Gardening Guide

by Kristina Domitrovich // photos by Lindsay Pace

Smith’s Nursery in Saltillo is celebrating its 10th year of being in business. Founded in February of 2010, this nursery focuses on setting its customers up for success: Answering any questions, making sure its customers know the best care for their plants, etc. Now with a local following, they have started delving into the world of education. By offering classes, they’re showing that different gardening techniques can be mastered by anyone, and that everyone can, in fact, garden. Owner Bill Smith said many nurseries are steering toward this new mentality of fostering a love for gardening, and he couldn’t be happier about it. For him, he has found great satisfaction by opening the world of gardening to anyone who is interested. Kimberly Courtney often leads the classes, like her gnome gardening class that utilizes a lot of succulents, or the potting arranging class, which is focused on teaching which plants will bode well together. Not too long ago, Courtney said she knew nothing about plants and gardening. Initially, she fell in love with gardening because of how therapeutic she found it; she said she loves watching the plants grow, and is surprised everyday when she learns something new.

Gardening Guide for Northeast Mississippi:

Late winter: Deadhead and trim trees like crepe myrtles before it gets too warm and they start taking their sap back up into the limbs; don’t trim or deadhead bushes until after the first frost. Fertilize for the first time of the year. Apply pre-emergent treatments before the first sign of any growth to reduce weeds later on.

“I love to plant late winter through the spring, that way stuff gets its roots established before we get into that summer drought that always happens late summer,” Smith said.

Early spring: Start planting trees, like fruit trees, so they can get their required chill hours. Begin watching for any sign of insects, especially on new growth.

Spring/Early summer: Think about replacing mulch (especially if it is in a bed with crepe myrtles or roses that have any black spots), followed by a systemic drench.

Summer: Apply fertilizer to trees once more. Plants, especially those in containers, are going to need watering every day.

Fall: Begin winterization: Do not fertilize, continuously remove dying leaves and water until the first freeze.

For those with killer instincts — aka without a green thumb:

Smith said it’s easy for beginners to go into gardening with high hopes – they plant a massive vegetable garden, multiple indoor plants – the whole shebang. However, he said when the summer’s heat finally hits and those outdoor plants need to be watered every day, it can be so easy to let them die out in the sun instead. But, by starting moderately, either with indoor or outdoor plants, he said people are far more likely to see it through. Just a few potted tomato plants on a back porch are the perfect starting point, especially for people who have young children. Smith said it’s really fun for the kids to watch a plant grow, and eventually be able to eat the fruit of their labor.

Container size plays a huge role on a plant’s success rate. “Some people fall so much in love with the container itself that it sometimes is the wrong container for a plant,” Courtney said. “If there’s no drainage, then you have no release for that extra water, so you’re looking at fungus or root rot because of the water that it’s holding inside the pot with the roots.”

Courtney said that if a plant is showing signs of mold, it’s likely best to repot.

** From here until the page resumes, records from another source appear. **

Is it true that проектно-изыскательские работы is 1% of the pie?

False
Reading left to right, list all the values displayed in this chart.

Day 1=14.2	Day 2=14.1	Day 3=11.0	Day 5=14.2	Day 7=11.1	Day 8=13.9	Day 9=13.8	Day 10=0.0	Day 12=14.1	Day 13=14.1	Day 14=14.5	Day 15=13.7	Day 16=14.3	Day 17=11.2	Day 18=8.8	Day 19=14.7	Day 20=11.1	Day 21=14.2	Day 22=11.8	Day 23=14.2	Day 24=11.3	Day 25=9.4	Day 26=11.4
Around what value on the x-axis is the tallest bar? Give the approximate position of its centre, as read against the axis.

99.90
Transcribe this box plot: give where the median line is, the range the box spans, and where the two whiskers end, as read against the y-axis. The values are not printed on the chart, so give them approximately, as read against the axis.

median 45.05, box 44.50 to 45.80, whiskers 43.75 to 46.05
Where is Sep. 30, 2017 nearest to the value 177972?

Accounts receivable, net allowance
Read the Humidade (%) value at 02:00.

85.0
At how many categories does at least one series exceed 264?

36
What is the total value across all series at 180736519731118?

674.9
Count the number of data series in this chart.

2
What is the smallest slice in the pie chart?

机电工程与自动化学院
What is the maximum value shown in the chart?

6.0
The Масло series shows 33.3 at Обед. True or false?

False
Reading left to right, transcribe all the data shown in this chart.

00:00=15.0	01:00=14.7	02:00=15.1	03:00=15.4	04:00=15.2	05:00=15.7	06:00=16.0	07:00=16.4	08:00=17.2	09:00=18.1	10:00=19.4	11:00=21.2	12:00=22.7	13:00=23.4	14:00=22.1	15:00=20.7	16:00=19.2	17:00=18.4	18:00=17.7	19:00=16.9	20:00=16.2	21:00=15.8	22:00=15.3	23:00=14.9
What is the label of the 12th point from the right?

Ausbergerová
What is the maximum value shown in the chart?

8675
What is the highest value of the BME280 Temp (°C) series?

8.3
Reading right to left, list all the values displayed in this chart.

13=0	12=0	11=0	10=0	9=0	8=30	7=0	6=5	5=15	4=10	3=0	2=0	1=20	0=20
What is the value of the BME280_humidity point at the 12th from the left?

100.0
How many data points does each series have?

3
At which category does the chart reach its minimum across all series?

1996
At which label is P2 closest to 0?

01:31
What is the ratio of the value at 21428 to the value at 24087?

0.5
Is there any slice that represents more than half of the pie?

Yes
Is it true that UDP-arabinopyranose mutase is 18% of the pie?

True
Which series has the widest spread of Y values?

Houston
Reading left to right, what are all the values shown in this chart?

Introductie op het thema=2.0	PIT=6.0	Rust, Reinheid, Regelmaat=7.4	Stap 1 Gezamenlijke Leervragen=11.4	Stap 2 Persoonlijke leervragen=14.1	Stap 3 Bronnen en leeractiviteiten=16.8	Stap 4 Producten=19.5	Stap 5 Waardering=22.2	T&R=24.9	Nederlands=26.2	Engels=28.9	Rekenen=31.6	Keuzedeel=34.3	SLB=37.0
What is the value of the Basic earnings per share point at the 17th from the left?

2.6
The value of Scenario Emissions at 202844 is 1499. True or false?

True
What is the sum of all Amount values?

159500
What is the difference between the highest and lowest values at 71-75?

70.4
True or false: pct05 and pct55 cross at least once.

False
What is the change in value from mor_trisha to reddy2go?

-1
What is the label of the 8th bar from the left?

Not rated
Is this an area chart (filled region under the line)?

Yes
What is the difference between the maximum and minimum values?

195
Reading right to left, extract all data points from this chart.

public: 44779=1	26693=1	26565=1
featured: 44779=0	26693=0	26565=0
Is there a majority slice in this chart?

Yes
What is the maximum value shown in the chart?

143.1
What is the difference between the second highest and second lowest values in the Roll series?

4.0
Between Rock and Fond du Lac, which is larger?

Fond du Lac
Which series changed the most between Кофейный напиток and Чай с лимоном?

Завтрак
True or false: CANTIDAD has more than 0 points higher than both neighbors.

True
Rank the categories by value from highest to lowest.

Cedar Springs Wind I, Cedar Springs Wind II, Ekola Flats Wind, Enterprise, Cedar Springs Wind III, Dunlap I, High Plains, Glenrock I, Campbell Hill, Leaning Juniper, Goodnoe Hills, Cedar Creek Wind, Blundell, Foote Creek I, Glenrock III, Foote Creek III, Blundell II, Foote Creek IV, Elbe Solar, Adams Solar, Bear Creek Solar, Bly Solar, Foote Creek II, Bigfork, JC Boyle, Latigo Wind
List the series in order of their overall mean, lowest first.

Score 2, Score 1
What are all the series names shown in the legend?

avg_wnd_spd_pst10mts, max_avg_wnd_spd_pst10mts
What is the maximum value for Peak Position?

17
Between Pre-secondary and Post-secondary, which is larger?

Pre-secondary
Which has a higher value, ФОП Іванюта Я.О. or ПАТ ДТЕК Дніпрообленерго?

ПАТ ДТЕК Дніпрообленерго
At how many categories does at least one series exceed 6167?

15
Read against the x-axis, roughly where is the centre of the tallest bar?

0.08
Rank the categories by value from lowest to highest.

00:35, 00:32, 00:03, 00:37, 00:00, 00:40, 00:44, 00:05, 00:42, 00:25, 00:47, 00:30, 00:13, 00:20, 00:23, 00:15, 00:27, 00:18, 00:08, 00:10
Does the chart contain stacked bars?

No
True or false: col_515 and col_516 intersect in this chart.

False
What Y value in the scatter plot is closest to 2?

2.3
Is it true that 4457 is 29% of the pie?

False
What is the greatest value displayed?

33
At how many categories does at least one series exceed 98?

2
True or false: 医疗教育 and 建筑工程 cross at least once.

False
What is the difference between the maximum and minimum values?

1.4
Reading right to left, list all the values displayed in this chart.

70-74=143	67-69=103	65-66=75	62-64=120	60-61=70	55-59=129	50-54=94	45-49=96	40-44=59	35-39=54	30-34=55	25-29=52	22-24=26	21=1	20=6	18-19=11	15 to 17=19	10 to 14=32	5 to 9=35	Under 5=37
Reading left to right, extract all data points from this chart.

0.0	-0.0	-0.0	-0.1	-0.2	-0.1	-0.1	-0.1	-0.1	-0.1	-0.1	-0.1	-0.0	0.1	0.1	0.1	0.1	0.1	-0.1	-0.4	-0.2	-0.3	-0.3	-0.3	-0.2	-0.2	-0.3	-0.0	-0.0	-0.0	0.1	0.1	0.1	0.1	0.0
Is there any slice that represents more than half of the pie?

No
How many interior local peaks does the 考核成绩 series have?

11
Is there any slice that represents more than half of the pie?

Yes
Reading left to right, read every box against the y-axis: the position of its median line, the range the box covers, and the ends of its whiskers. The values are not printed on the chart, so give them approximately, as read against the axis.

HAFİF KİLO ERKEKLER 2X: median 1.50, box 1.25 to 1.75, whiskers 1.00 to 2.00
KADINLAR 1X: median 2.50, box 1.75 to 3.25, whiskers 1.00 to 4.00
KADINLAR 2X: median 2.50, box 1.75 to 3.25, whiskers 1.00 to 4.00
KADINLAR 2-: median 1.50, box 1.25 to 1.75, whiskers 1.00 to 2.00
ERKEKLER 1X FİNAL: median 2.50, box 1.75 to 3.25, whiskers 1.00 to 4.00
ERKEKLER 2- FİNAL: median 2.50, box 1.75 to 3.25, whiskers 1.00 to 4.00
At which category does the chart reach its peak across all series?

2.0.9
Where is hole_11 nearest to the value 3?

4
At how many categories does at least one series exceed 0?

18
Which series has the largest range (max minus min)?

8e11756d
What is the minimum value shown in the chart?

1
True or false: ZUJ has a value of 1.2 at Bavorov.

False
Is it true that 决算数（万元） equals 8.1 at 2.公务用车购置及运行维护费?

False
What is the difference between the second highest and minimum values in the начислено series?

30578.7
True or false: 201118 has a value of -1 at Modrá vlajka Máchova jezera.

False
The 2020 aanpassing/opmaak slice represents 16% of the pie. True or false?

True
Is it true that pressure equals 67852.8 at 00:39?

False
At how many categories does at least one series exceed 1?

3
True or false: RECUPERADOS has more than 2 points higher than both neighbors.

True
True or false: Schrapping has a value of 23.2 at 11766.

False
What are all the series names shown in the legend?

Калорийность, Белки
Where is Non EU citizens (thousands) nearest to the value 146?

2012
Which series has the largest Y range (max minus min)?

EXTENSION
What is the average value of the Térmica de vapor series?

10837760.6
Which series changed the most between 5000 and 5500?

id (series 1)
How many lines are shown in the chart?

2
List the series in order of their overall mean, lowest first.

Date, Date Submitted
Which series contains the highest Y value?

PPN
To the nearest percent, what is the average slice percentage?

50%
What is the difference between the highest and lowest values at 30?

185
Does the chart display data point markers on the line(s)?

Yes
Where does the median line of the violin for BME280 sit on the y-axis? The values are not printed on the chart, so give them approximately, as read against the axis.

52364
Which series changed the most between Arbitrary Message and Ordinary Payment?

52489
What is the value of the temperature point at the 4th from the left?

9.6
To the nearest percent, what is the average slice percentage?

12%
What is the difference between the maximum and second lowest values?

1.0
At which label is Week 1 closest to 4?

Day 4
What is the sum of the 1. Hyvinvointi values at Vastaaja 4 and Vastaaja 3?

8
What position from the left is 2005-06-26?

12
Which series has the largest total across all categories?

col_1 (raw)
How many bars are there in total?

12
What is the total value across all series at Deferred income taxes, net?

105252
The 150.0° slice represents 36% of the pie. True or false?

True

Smith and Courtney both agreed that the first step in gardening is picking the plant. They said gardening can be as easy or as complicated as one wants to make it, as some plants are very fickle, while others are as close to indestructible as a plant can get (looking at you, succulents). These plants are low maintenance and can withstand the summer heat without needing a lot of care, yet can usually last inside during the winter, too. Courtney said that tropical plants, while usually just an annual in the Mississippi climate, are also great starting points.

Other tips:

  • Smith and Courtney said it’s best to water plants in the morning, as opposed to late afternoon/evening. This way, the soil has a chance to dry out slightly, which Smith said is better for the plant than waterlogging and it helps avoid fungus issues.
  • “I love to plant late winter through the spring, that way stuff gets its roots established before we get into that summer drought that always happens late summer,” Smith said.
  • Container size is key: “Those roots just form one huge mass in those pots,” Smith said on root-bound plats. “There’s not enough soil for the water, so when you water, the water runs right through and it doesn’t really have the chance to soak it up.
  • If a plant doesn’t look great, talk to your local growers to see if there is a solution. “When they start looking bad, that doesn’t mean throw them in the Dumpster. You can baby them a bit and get them looking pretty again,” Smith said.